Creating an estate plan is a way to protect your loved ones and ensure that they’re able to get the assets you want them to have when you pass away. One way that you can do this is to set up trusts that will pass those assets to them according to your terms.
All trusts bypass the probate process, so your heirs will get what they’re due easier and faster than they would with a will. There are also certain protections that some trusts offer that a will doesn’t provide. One of the most important things you need to know about trusts is that revocable trusts and irrevocable trusts has to do with protection from creditors.
Irrevocable trusts provide protections
An irrevocable trust can’t be changed once it’s created unless all beneficiaries agree to the changes. Because the creator of the trust doesn’t have control of the assets, the trust’s contents are protected from creditors. Once you establish an irrevocable trust and fund it, your creditors can’t stake a claim to anything in it.

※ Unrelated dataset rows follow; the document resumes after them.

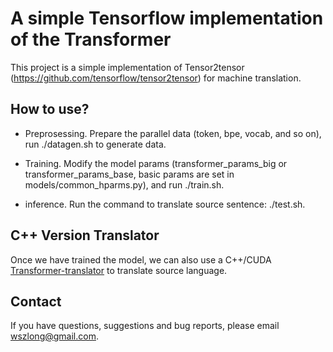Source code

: 
A simple Tensorflow implementation of the Transformer
===

This project is a simple implementation of Tensor2tensor (https://github.com/tensorflow/tensor2tensor) for machine translation.

How to use?
---

* Preprosessing. Prepare the parallel data (token, bpe, vocab, and so on), run ./datagen.sh to generate data.

* Training. Modify the model params (transformer_params_big or transformer_params_base, basic params are set in models/common_hparms.py), and run ./train.sh.

* inference.  Run the command to translate source sentence: ./test.sh.

C++ Version Translator
---
Once we have trained the model, we can also use a C++/CUDA [Transformer-translator](https://github.com/wszlong/transformer-translator) to translate source language.

Contact
---

If you have questions, suggestions and bug reports, please email wszlong@gmail.com.



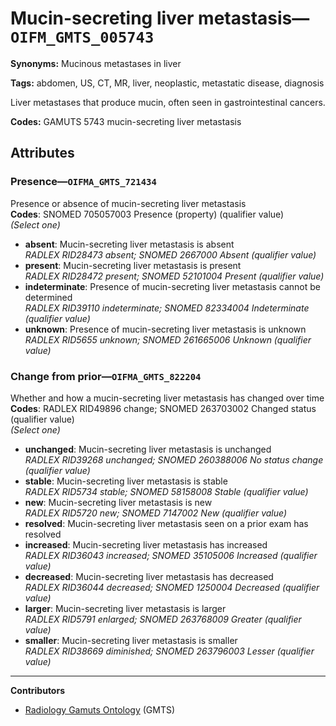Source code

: # Mucin-secreting liver metastasis—`OIFM_GMTS_005743`

**Synonyms:** Mucinous metastases in liver

**Tags:** abdomen, US, CT, MR, liver, neoplastic, metastatic disease, diagnosis

Liver metastases that produce mucin, often seen in gastrointestinal cancers.

**Codes:** GAMUTS 5743 mucin-secreting liver metastasis

## Attributes

### Presence—`OIFMA_GMTS_721434`

Presence or absence of mucin-secreting liver metastasis  
**Codes**: SNOMED 705057003 Presence (property) (qualifier value)  
*(Select one)*

- **absent**: Mucin-secreting liver metastasis is absent  
_RADLEX RID28473 absent; SNOMED 2667000 Absent (qualifier value)_
- **present**: Mucin-secreting liver metastasis is present  
_RADLEX RID28472 present; SNOMED 52101004 Present (qualifier value)_
- **indeterminate**: Presence of mucin-secreting liver metastasis cannot be determined  
_RADLEX RID39110 indeterminate; SNOMED 82334004 Indeterminate (qualifier value)_
- **unknown**: Presence of mucin-secreting liver metastasis is unknown  
_RADLEX RID5655 unknown; SNOMED 261665006 Unknown (qualifier value)_

### Change from prior—`OIFMA_GMTS_822204`

Whether and how a mucin-secreting liver metastasis has changed over time  
**Codes**: RADLEX RID49896 change; SNOMED 263703002 Changed status (qualifier value)  
*(Select one)*

- **unchanged**: Mucin-secreting liver metastasis is unchanged  
_RADLEX RID39268 unchanged; SNOMED 260388006 No status change (qualifier value)_
- **stable**: Mucin-secreting liver metastasis is stable  
_RADLEX RID5734 stable; SNOMED 58158008 Stable (qualifier value)_
- **new**: Mucin-secreting liver metastasis is new  
_RADLEX RID5720 new; SNOMED 7147002 New (qualifier value)_
- **resolved**: Mucin-secreting liver metastasis seen on a prior exam has resolved  
- **increased**: Mucin-secreting liver metastasis has increased  
_RADLEX RID36043 increased; SNOMED 35105006 Increased (qualifier value)_
- **decreased**: Mucin-secreting liver metastasis has decreased  
_RADLEX RID36044 decreased; SNOMED 1250004 Decreased (qualifier value)_
- **larger**: Mucin-secreting liver metastasis is larger  
_RADLEX RID5791 enlarged; SNOMED 263768009 Greater (qualifier value)_
- **smaller**: Mucin-secreting liver metastasis is smaller  
_RADLEX RID38669 diminished; SNOMED 263796003 Lesser (qualifier value)_

---

**Contributors**

- [Radiology Gamuts Ontology](https://gamuts.net/) (GMTS)
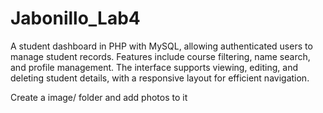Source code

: # Jabonillo_Lab4
A student dashboard in PHP with MySQL, allowing authenticated users to manage student records. Features include course filtering, name search, and profile management. The interface supports viewing, editing, and deleting student details, with a responsive layout for efficient navigation.


Create a image/ folder and add photos to it
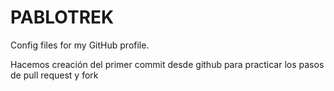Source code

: # PABLOTREK
Config files for my GitHub profile.


Hacemos creación del primer commit desde github para practicar los pasos de pull request y fork

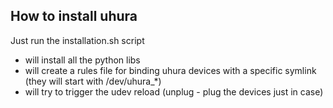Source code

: ## How to install uhura
Just run the installation.sh script

- will install all the python libs
- will create a rules file for binding uhura devices with a specific symlink (they will start with /dev/uhura_*)
- will try to trigger the udev reload (unplug - plug the devices just in case)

The contents of a revocable trust aren’t protected from creditor claims because the creator can change or cancel the trust. Since they have control over the contents, creditors can lay a claim to them.
Taking the time to find out specific information about the types of trusts you’re considering is important. Working closely with someone who understands your estate planning goals and the dynamics of your wishes can help you to get things set up in the best manner possible. Getting everything established now is beneficial since you can have it all in order while you’re legally able.